ASSIGNMENT
Copy out all lines in the data below containing the string "minimax".

Records from a collection
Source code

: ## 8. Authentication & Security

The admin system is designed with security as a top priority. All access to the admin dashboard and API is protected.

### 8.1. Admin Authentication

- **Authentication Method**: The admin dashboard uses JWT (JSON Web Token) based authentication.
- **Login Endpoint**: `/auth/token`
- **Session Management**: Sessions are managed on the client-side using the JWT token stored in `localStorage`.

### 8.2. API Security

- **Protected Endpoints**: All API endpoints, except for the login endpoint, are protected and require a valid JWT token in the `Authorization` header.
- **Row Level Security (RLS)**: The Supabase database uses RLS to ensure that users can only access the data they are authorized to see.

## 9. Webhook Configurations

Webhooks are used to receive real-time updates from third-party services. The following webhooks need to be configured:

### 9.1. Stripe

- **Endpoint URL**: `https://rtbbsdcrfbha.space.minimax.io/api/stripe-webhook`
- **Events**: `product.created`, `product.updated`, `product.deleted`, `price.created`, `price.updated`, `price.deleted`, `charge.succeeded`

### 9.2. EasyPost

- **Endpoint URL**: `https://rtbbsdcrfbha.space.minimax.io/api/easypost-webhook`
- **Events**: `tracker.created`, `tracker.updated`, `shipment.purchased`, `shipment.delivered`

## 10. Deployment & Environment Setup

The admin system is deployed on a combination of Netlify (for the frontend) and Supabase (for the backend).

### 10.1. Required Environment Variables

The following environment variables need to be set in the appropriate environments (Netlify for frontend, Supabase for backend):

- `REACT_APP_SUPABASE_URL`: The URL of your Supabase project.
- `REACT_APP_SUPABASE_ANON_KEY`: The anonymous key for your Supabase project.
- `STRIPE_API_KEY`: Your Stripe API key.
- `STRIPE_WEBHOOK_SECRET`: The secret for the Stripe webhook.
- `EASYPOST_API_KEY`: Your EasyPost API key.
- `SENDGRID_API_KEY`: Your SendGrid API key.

RESPONSE
- **Endpoint URL**: `https://rtbbsdcrfbha.space.minimax.io/api/stripe-webhook`
- **Endpoint URL**: `https://rtbbsdcrfbha.space.minimax.io/api/easypost-webhook`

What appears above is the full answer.